Thoughts on judging others
I see myself in others, and I discover others in myself. Therefore, casting judgement upon anyone becomes pointless and almost impossible. They are like me, and I’m like them. The most virtous and the villain, both, I’m them, and they are me. The hero, the hell-bound, and the indifferent – how can I speak of them as “others”? Whenever I look closely, there I am. And if you look closely at me, here you are.
It’s strange, people often think I’m judging them, condescending even. They don’t know that’s impossible for me. As I understand myself, I understand them. Perhaps it is they who consider themselves, in all secret, above me. So much so that they are offended when I force them to stand as my equals. It’s possible.
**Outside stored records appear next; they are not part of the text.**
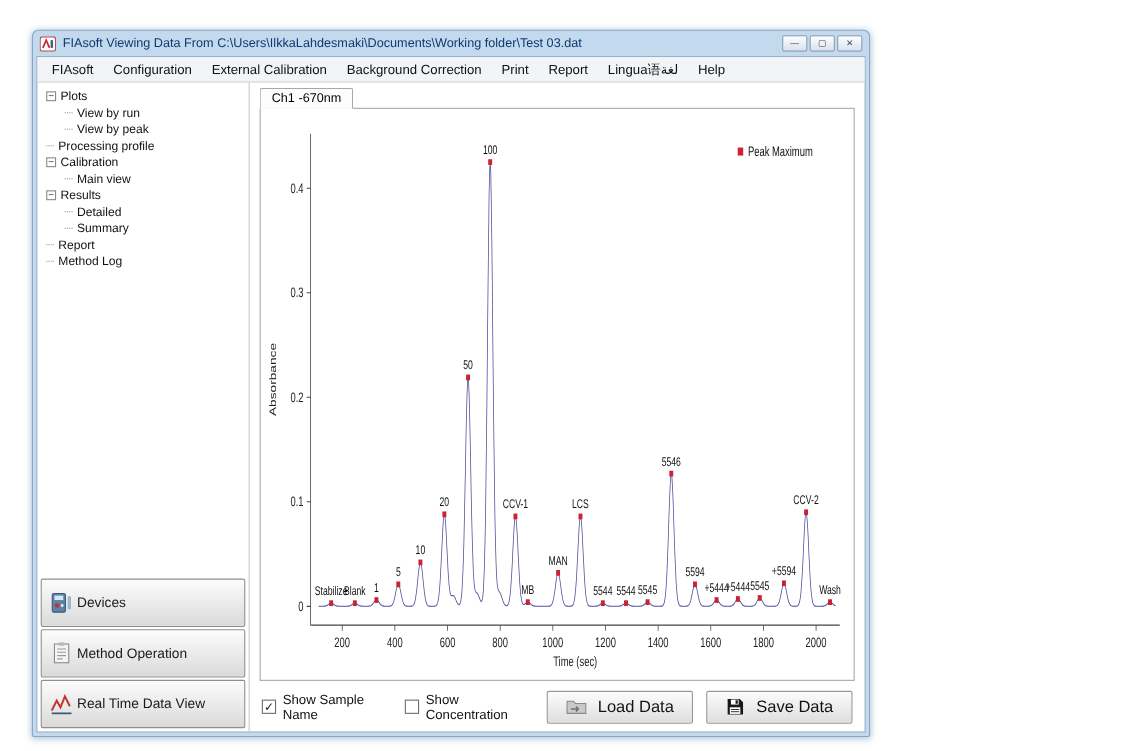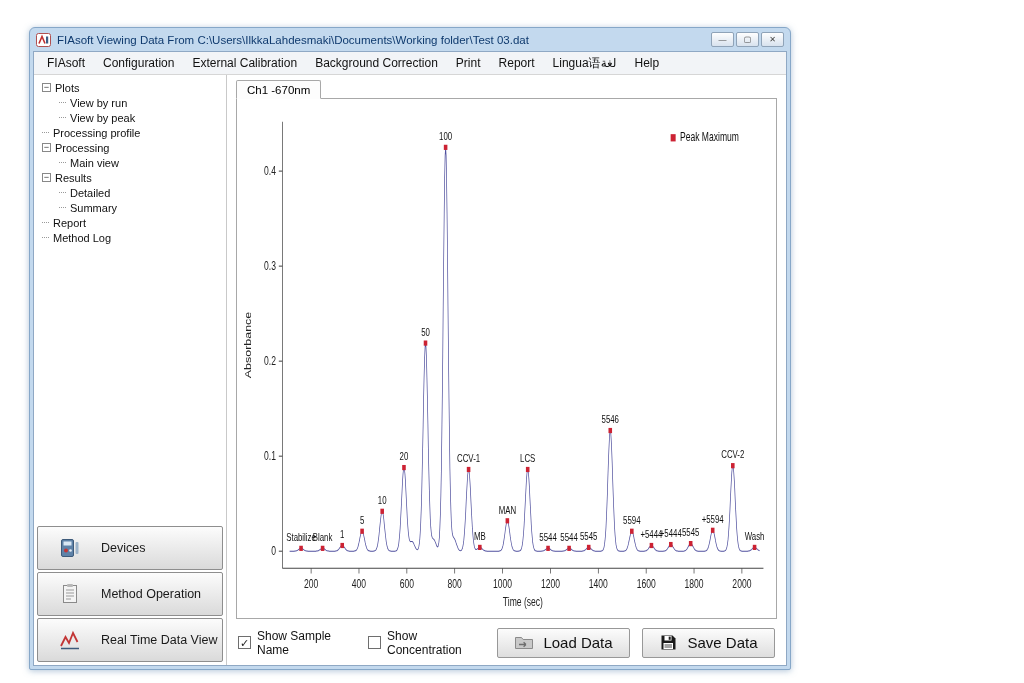--- a/index.html
+++ b/index.html
@@ -22,21 +22,21 @@
   .menu-item{font-size:12px;color:#111;padding:3px 9px;white-space:nowrap}
   .content{flex:1;display:flex;overflow:hidden}
   .left-panel{width:193px;flex:none;display:flex;flex-direction:column;
     border-right:1px solid #c9c9c9;padding:2px;overflow:hidden}
   .tree{flex:1;overflow:hidden;padding:3px 0 0 2px}
   .tree-row{display:flex;align-items:center;height:15px;font-size:11px;color:#111;white-space:nowrap}
   .expander{width:9px;height:9px;border:1px solid #888;background:#fff;font-size:9px;
     line-height:7px;text-align:center;color:#333;margin-right:4px;flex:none}
   .tree-dash{width:7px;border-top:1px dotted #999;margin-right:4px;flex:none}
   .nav-panel{display:flex;flex-direction:column;gap:2px;padding:1px;flex:none}
-  .nav-btn{height:44px;display:flex;align-items:center;gap:19px;padding-left:20px;
+  .nav-btn{height:44px;display:flex;align-items:center;gap:2px;padding-left:6px;
     border:1px solid #8e8e8e;background:linear-gradient(#fcfcfc,#dadada);
     border-radius:2px;font-size:12.5px;color:#1a1a1a}
   .nav-btn.active{background:#c9f0f6;border-color:#74b6c6}
   .nav-icon{width:24px;height:24px;display:flex;align-items:center;justify-content:center;flex:none}
   .main-panel{flex:1;display:flex;flex-direction:column;padding:5px 9px 4px 9px;overflow:hidden}
   .tab{align-self:flex-start;border:1px solid #a8a8a8;border-bottom:1px solid #fdfdfd;
     background:#fdfdfd;font-size:11.5px;padding:3px 10px 2px;border-radius:2px 2px 0 0;
     position:relative;z-index:2;margin-bottom:-1px}
   .chart-panel{flex:1;border:1px solid #a8a8a8;background:#fff;padding:4px;overflow:hidden}
   .chart-panel svg{width:100%;height:100%;display:block}
@@ -98,21 +98,21 @@
               <div class="tree-row" style="padding-left: 21px;">
                 <span class="tree-dash"></span>
                 <span class="tree-label">View by peak</span>
               </div>
               <div class="tree-row" style="padding-left: 4px;">
                 <span class="tree-dash"></span>
                 <span class="tree-label">Processing profile</span>
               </div>
               <div class="tree-row" style="padding-left: 4px;">
                 <span class="expander">−</span>
-                <span class="tree-label">Processing</span>
+                <span class="tree-label">Calibration</span>
               </div>
               <div class="tree-row" style="padding-left: 21px;">
                 <span class="tree-dash"></span>
                 <span class="tree-label">Main view</span>
               </div>
               <div class="tree-row" style="padding-left: 4px;">
                 <span class="expander">−</span>
                 <span class="tree-label">Results</span>
               </div>
               <div class="tree-row" style="padding-left: 21px;">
They are just like me, and they don’t like it.
My flaws fascinate me. They are glitches, I suppose, in a system which if it was working flawlessly would leave me little more than a robot. If there can be freedom, imperfections must be allowed. So I readily admit my errors, and I seek them all day. Some say I overthink, or some may say I’m too hard on my self, but is through these errors that I will find my essence.
These imperfections, I also see them in others too. Sometimes I will see something disagreeable in someone, and then soon after find it in myself. It always fascinates me. It’s a moment of growth. It’s silent. There is a sense of foolishness in the air, and there is wisdom, both dancing with each other. How could I have been tricked into thinking “That is not me”? It is me, of course it is me. Everywhere I look, there I am!
But people get angry, should I share with them what I see. “Who are you to judge me, are you perfect?” Such a strange question. Who would I be to judge anyone, even if I was perfect? It’s not about anything perfect. It’s all about everything imperfect. It’s where we exist. The imperfect is the very substance of life. Here there is growth and opportunity, and room. Why do people then hide their imperfections?
In all abstract conversation, everyone will say “Oh, I am not perfect.” Yet, should anything specific be pointed out, then there is trouble. We like being imperfect in theory, it’s just false modesty.
I never ask anyone to look inside themselves for something I haven’t got right here. If I tell someone that they are mistaken, it’s because I know the mistake, and I know it as my own mistake.
If you think you are better than anyone, look closely, and you might see yourself. Then no judgement can happen. What happens instead will be mistaken again and again for judgement, but is not, it is more like recognition.
We all think we’re better than someone. So go find that someone, and look closely, and see if you can’t see yourself in them. I have done it many, many times, and I will do so many more times.